Issue: Incorrect string value:

Issue Tools
- View Changes

February 1, 2017 5:21 PM

Alfa1

Distinguished Member

Incorrect string value:

Code:

Importing edits to wiki pages
An exception occurred: Mysqli statement execute error : Incorrect string value: '\xB1-meth...' for column 'section' at row 1 in [path]/library/Zend/Db/Statement/Mysqli.php on line 214
#0: Zend_Db_Statement_Mysqli->_execute() in [path]/library/Zend/Db/Statement.php at line 297
#1: Zend_Db_Statement->execute() in [path]/library/Zend/Db/Adapter/Abstract.php at line 479
#2: Zend_Db_Adapter_Abstract->query() in [path]/library/Zend/Db/Adapter/Abstract.php at line 574
#3: Zend_Db_Adapter_Abstract->insert() in [path]/library/XenForo/DataWriter.php at line 1638
#4: XenForo_DataWriter->_insert() in [path]/library/XenForo/DataWriter.php at line 1627
#5: XenForo_DataWriter->_save() in [path]/library/vw/XenForo/DataWriter.php at line 352
#6: vw_XenForo_DataWriter->_save() in [path]/library/XenForo/DataWriter.php at line 1419
#7: XenForo_DataWriter->save() in [path]/vault/core/controller/dm/xf.php at line 415
#8: vw_DM_Controller_XF->save() in [path]/vault/core/controller/import/handle/vw3/revision/vw.php at line 343
#9: vw_Import_Handle_VW3_Revision_Controller->add_edit() in [path]/vault/core/controller/import/handle/vw3/revision/vw.php at line 272
#10: vw_Import_Handle_VW3_Revision_Controller->do_edit() in [path]/vault/core/controller/import/handle/vw3/revision/vw.php at line 152
#11: vw_Import_Handle_VW3_Revision_Controller->do_edits() in [path]/vault/core/controller/import/steps/vw3/vw.php at line 466
#12: vw_Import_Steps_VW3_Controller->{closure}() in [path]/vault/core/controller/progress/steps/vw.php at line 83
#13: vw_Progress_Steps_Controller->call() in [path]/vault/core/controller/progress/steps/vw.php at line 53
#14: vw_Progress_Steps_Controller->execute() in [path]/vault/core/controller/progress/vw.php at line 92
#15: vw_Progress_Controller->exec_script() in [path]/vault/core/controller/progress/vw.php at line 74
#16: vw_Progress_Controller->execute() in [path]/vault/core/controller/cp/progress/vw.php at line 35
#17: vw_CP_Progress_Controller->process() in [path]/vault/core/controller/cp/impex/vw.php at line 108
#18: vw_CP_ImpEx_Controller->import() in [path]/vault/core/controller/cp/impex/vw.php at line 33
#19: vw_CP_ImpEx_Controller->execute() in [path]/library/vw/XenForo/ControllerAdmin/Wiki.php at line 118
#20: vw_XenForo_ControllerAdmin_Wiki->actionIndex() in [path]/library/XenForo/FrontController.php at line 351
#21: XenForo_FrontController->dispatch() in [path]/library/XenForo/FrontController.php at line 134
#22: XenForo_FrontController->run() in [path]/admin.php at line 13

Issue Details

Issue Number 4899

Issue Type Bug

Project VaultWiki 4.x Series

Category Importing

Status Fixed

Priority 2 - Fatal / Database Errors

Affected Version 4.0.16

Fixed Version (none)

> [GIVEN MATERIAL]:

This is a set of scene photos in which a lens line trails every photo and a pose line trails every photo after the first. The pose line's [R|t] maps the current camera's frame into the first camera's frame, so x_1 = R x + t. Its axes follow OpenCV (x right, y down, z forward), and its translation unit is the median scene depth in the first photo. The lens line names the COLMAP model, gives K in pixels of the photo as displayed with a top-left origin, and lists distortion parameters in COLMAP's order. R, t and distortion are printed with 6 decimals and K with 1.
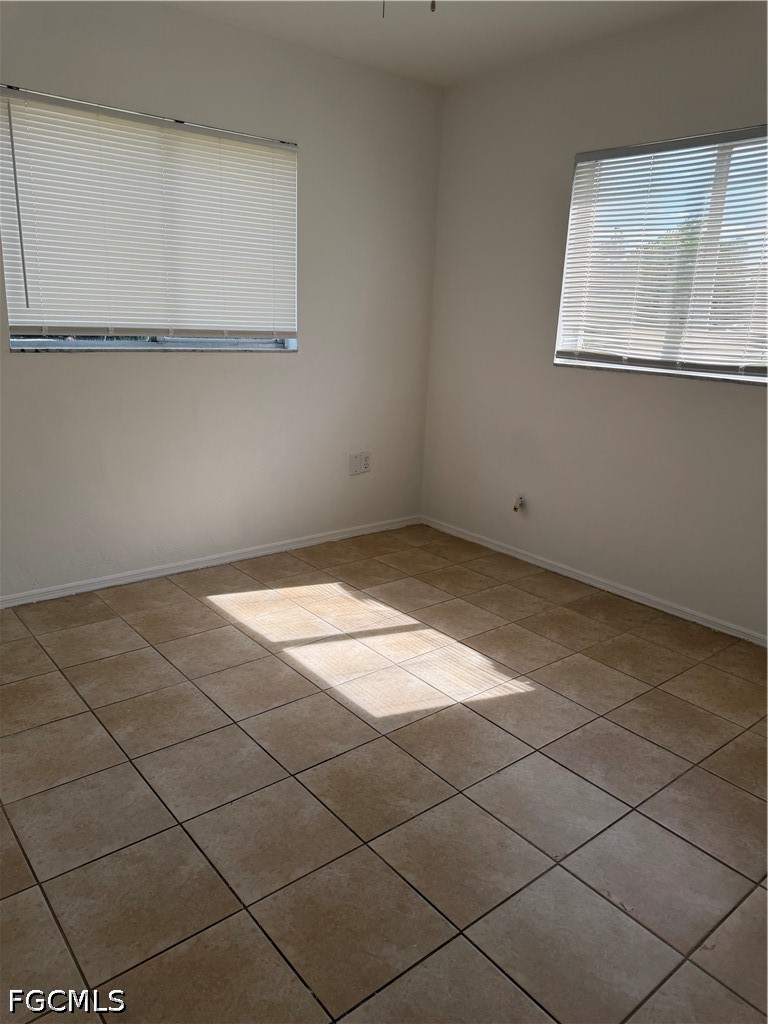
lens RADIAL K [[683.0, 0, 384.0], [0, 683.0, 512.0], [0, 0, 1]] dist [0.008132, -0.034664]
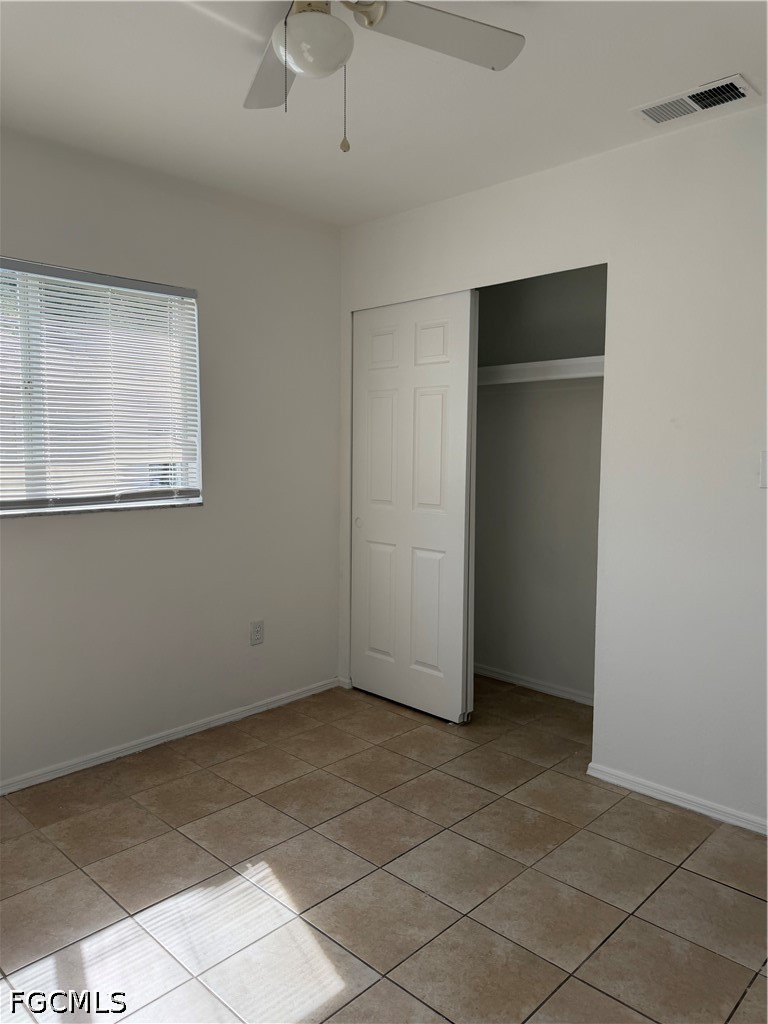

> [EXERCISE PROMPT]: In the issue report, condense the paragraph beginning "An exception occurred" into a short list that keeps its main facts.

> [SOLVED PROBLEM]:
- Error: Mysqli statement execute error, incorrect string value '\xB1-meth...'
- Location of the bad value: column 'section', row 1
- Raised in: [path]/library/Zend/Db/Statement/Mysqli.php, line 214